Assignment ::
Set down all the entries again, word for word.

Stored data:
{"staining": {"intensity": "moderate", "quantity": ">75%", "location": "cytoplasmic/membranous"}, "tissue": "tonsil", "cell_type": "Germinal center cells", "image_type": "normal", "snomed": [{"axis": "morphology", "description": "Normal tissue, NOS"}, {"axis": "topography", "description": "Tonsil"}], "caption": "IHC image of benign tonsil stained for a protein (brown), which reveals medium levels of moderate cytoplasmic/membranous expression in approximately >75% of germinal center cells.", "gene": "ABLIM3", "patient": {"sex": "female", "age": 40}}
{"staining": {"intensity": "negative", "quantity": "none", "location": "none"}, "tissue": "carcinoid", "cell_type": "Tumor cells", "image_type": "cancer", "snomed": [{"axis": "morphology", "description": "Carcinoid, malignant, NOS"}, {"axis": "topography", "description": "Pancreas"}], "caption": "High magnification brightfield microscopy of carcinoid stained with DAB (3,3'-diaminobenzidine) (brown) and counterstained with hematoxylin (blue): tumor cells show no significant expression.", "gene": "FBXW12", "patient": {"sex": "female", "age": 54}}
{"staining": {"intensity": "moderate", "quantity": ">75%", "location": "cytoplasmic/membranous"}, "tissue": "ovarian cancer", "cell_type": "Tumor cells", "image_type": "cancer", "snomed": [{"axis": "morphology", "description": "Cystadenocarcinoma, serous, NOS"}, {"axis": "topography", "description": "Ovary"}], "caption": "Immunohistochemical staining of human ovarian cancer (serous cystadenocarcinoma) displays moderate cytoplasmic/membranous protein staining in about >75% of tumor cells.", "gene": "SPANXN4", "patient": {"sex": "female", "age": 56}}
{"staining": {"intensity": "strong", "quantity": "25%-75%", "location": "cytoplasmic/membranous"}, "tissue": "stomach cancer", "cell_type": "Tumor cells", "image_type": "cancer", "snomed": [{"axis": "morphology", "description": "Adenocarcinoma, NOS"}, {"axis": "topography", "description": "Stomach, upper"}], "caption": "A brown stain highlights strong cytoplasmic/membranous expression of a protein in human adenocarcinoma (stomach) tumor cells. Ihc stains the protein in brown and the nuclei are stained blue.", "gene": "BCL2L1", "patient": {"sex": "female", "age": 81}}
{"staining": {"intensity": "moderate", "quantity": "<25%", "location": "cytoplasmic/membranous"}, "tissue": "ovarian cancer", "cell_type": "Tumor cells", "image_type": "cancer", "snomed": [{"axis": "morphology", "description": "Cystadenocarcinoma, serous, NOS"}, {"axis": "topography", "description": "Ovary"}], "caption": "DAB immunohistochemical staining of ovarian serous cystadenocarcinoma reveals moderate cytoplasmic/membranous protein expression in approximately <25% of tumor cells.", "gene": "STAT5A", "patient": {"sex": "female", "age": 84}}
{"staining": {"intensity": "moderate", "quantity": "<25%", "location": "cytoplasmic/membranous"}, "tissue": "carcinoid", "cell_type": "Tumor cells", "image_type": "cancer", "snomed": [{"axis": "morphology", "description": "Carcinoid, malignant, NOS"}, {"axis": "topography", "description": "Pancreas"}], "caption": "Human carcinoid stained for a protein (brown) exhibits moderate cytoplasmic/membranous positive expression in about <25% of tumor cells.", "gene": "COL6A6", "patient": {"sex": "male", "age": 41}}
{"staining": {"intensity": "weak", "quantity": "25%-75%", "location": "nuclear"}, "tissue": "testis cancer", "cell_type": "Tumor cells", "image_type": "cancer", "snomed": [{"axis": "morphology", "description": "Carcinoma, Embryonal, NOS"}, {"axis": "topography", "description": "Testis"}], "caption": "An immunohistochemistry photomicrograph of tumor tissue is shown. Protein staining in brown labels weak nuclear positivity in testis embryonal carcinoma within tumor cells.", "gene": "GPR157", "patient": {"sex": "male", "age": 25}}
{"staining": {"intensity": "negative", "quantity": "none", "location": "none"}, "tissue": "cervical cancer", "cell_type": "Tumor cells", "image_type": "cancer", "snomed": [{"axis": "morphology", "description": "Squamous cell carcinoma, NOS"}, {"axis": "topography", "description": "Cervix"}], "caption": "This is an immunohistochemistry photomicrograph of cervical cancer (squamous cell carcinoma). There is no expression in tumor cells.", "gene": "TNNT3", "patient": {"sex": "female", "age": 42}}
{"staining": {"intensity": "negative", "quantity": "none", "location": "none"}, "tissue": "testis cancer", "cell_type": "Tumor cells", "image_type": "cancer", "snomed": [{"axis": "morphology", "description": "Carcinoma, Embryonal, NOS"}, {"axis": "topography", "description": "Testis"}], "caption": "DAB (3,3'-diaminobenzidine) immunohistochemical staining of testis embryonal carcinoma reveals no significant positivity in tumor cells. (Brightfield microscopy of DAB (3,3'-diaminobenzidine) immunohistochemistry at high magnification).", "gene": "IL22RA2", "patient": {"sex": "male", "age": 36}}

Answer box ::
{"staining": {"intensity": "moderate", "quantity": ">75%", "location": "cytoplasmic/membranous"}, "tissue": "tonsil", "cell_type": "Germinal center cells", "image_type": "normal", "snomed": [{"axis": "morphology", "description": "Normal tissue, NOS"}, {"axis": "topography", "description": "Tonsil"}], "caption": "IHC image of benign tonsil stained for a protein (brown), which reveals medium levels of moderate cytoplasmic/membranous expression in approximately >75% of germinal center cells.", "gene": "ABLIM3", "patient": {"sex": "female", "age": 40}}
{"staining": {"intensity": "negative", "quantity": "none", "location": "none"}, "tissue": "carcinoid", "cell_type": "Tumor cells", "image_type": "cancer", "snomed": [{"axis": "morphology", "description": "Carcinoid, malignant, NOS"}, {"axis": "topography", "description": "Pancreas"}], "caption": "High magnification brightfield microscopy of carcinoid stained with DAB (3,3'-diaminobenzidine) (brown) and counterstained with hematoxylin (blue): tumor cells show no significant expression.", "gene": "FBXW12", "patient": {"sex": "female", "age": 54}}
{"staining": {"intensity": "moderate", "quantity": ">75%", "location": "cytoplasmic/membranous"}, "tissue": "ovarian cancer", "cell_type": "Tumor cells", "image_type": "cancer", "snomed": [{"axis": "morphology", "description": "Cystadenocarcinoma, serous, NOS"}, {"axis": "topography", "description": "Ovary"}], "caption": "Immunohistochemical staining of human ovarian cancer (serous cystadenocarcinoma) displays moderate cytoplasmic/membranous protein staining in about >75% of tumor cells.", "gene": "SPANXN4", "patient": {"sex": "female", "age": 56}}
{"staining": {"intensity": "strong", "quantity": "25%-75%", "location": "cytoplasmic/membranous"}, "tissue": "stomach cancer", "cell_type": "Tumor cells", "image_type": "cancer", "snomed": [{"axis": "morphology", "description": "Adenocarcinoma, NOS"}, {"axis": "topography", "description": "Stomach, upper"}], "caption": "A brown stain highlights strong cytoplasmic/membranous expression of a protein in human adenocarcinoma (stomach) tumor cells. Ihc stains the protein in brown and the nuclei are stained blue.", "gene": "BCL2L1", "patient": {"sex": "female", "age": 81}}
{"staining": {"intensity": "moderate", "quantity": "<25%", "location": "cytoplasmic/membranous"}, "tissue": "ovarian cancer", "cell_type": "Tumor cells", "image_type": "cancer", "snomed": [{"axis": "morphology", "description": "Cystadenocarcinoma, serous, NOS"}, {"axis": "topography", "description": "Ovary"}], "caption": "DAB immunohistochemical staining of ovarian serous cystadenocarcinoma reveals moderate cytoplasmic/membranous protein expression in approximately <25% of tumor cells.", "gene": "STAT5A", "patient": {"sex": "female", "age": 84}}
{"staining": {"intensity": "moderate", "quantity": "<25%", "location": "cytoplasmic/membranous"}, "tissue": "carcinoid", "cell_type": "Tumor cells", "image_type": "cancer", "snomed": [{"axis": "morphology", "description": "Carcinoid, malignant, NOS"}, {"axis": "topography", "description": "Pancreas"}], "caption": "Human carcinoid stained for a protein (brown) exhibits moderate cytoplasmic/membranous positive expression in about <25% of tumor cells.", "gene": "COL6A6", "patient": {"sex": "male", "age": 41}}
{"staining": {"intensity": "weak", "quantity": "25%-75%", "location": "nuclear"}, "tissue": "testis cancer", "cell_type": "Tumor cells", "image_type": "cancer", "snomed": [{"axis": "morphology", "description": "Carcinoma, Embryonal, NOS"}, {"axis": "topography", "description": "Testis"}], "caption": "An immunohistochemistry photomicrograph of tumor tissue is shown. Protein staining in brown labels weak nuclear positivity in testis embryonal carcinoma within tumor cells.", "gene": "GPR157", "patient": {"sex": "male", "age": 25}}
{"staining": {"intensity": "negative", "quantity": "none", "location": "none"}, "tissue": "cervical cancer", "cell_type": "Tumor cells", "image_type": "cancer", "snomed": [{"axis": "morphology", "description": "Squamous cell carcinoma, NOS"}, {"axis": "topography", "description": "Cervix"}], "caption": "This is an immunohistochemistry photomicrograph of cervical cancer (squamous cell carcinoma). There is no expression in tumor cells.", "gene": "TNNT3", "patient": {"sex": "female", "age": 42}}
{"staining": {"intensity": "negative", "quantity": "none", "location": "none"}, "tissue": "testis cancer", "cell_type": "Tumor cells", "image_type": "cancer", "snomed": [{"axis": "morphology", "description": "Carcinoma, Embryonal, NOS"}, {"axis": "topography", "description": "Testis"}], "caption": "DAB (3,3'-diaminobenzidine) immunohistochemical staining of testis embryonal carcinoma reveals no significant positivity in tumor cells. (Brightfield microscopy of DAB (3,3'-diaminobenzidine) immunohistochemistry at high magnification).", "gene": "IL22RA2", "patient": {"sex": "male", "age": 36}}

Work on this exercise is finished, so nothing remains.